Task instructions:
Answer with one number only: the count of lines below that hold the word "right".

Dataset section:
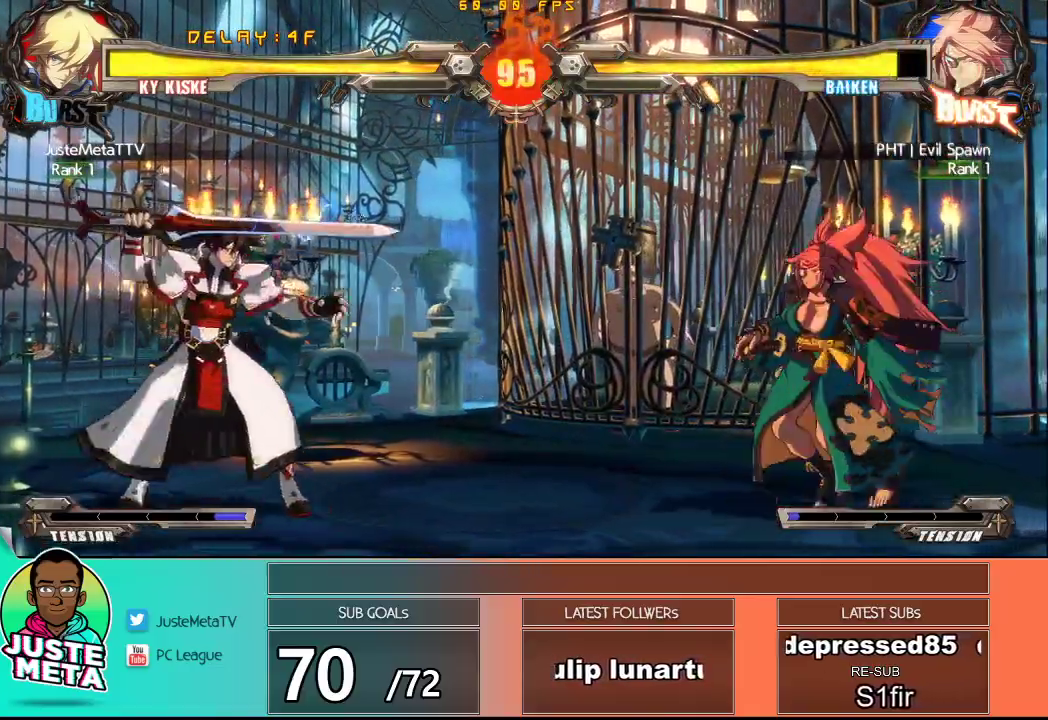
{"dt_ms": 500, "buttons": ["TRIANGLE"], "left_stick": "center", "events": [[50, "left_stick", "right"], [150, "left_stick", "center"], [317, "SQUARE", "down"], [467, "SQUARE", "up"], [467, "TRIANGLE", "down"]]}
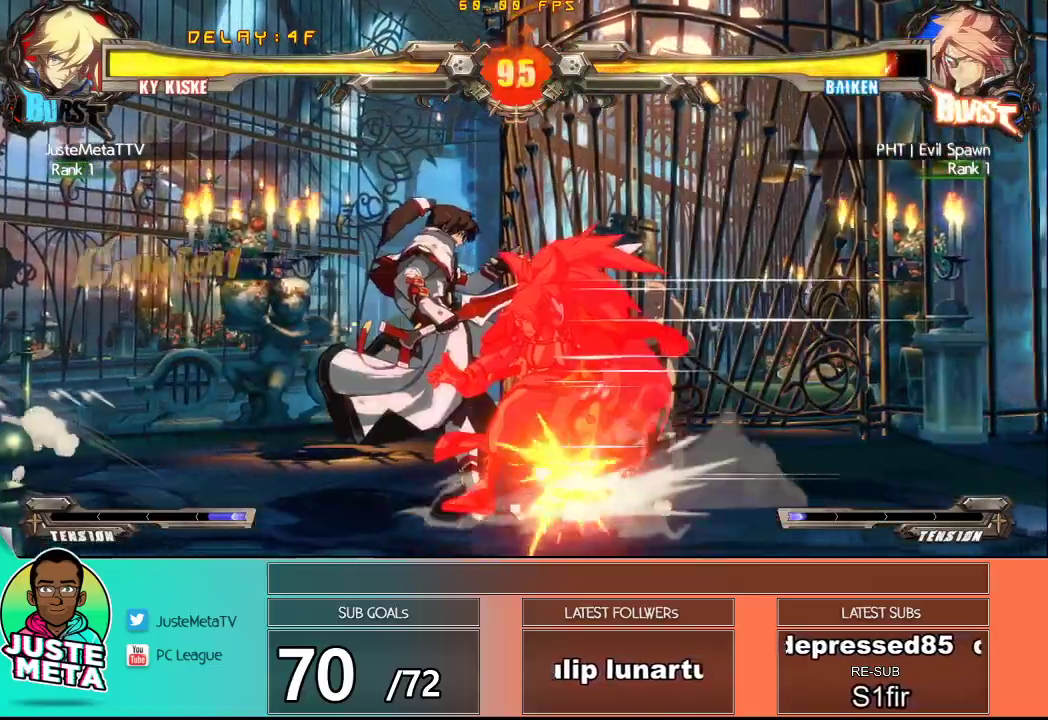
{"dt_ms": 500, "buttons": [], "left_stick": "right", "events": [[117, "TRIANGLE", "up"], [350, "TRIANGLE", "down"], [350, "left_stick", "down"], [450, "TRIANGLE", "up"], [483, "left_stick", "right"]]}
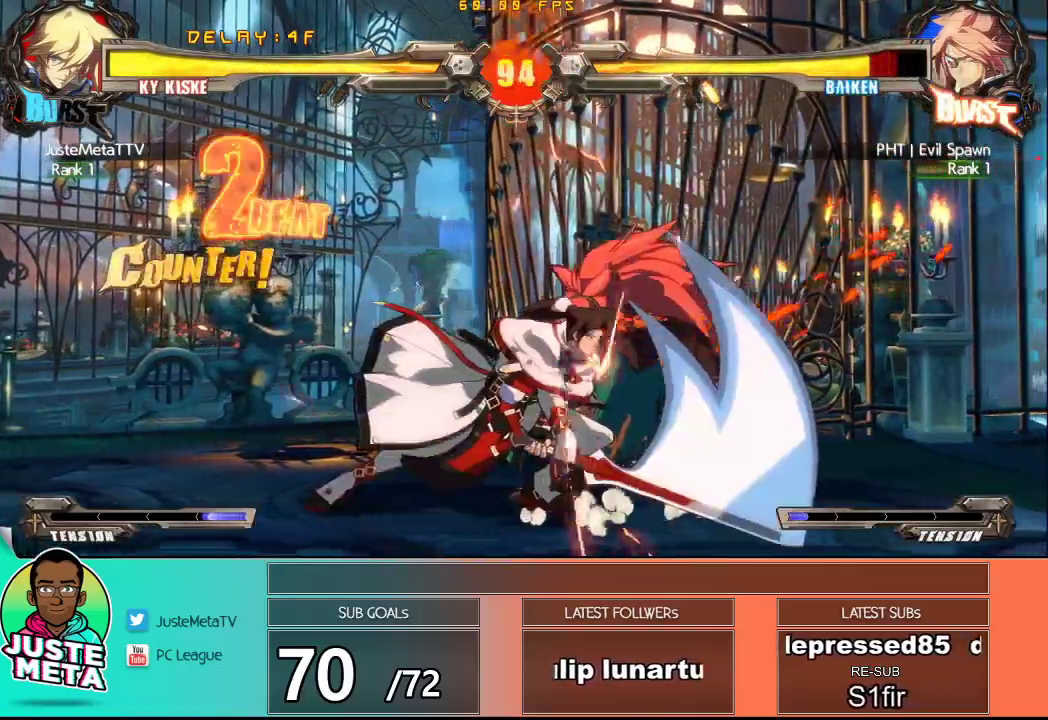
{"dt_ms": 500, "buttons": [], "left_stick": "center", "events": [[50, "TRIANGLE", "down"], [100, "left_stick", "center"], [133, "TRIANGLE", "up"]]}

Task answer:
2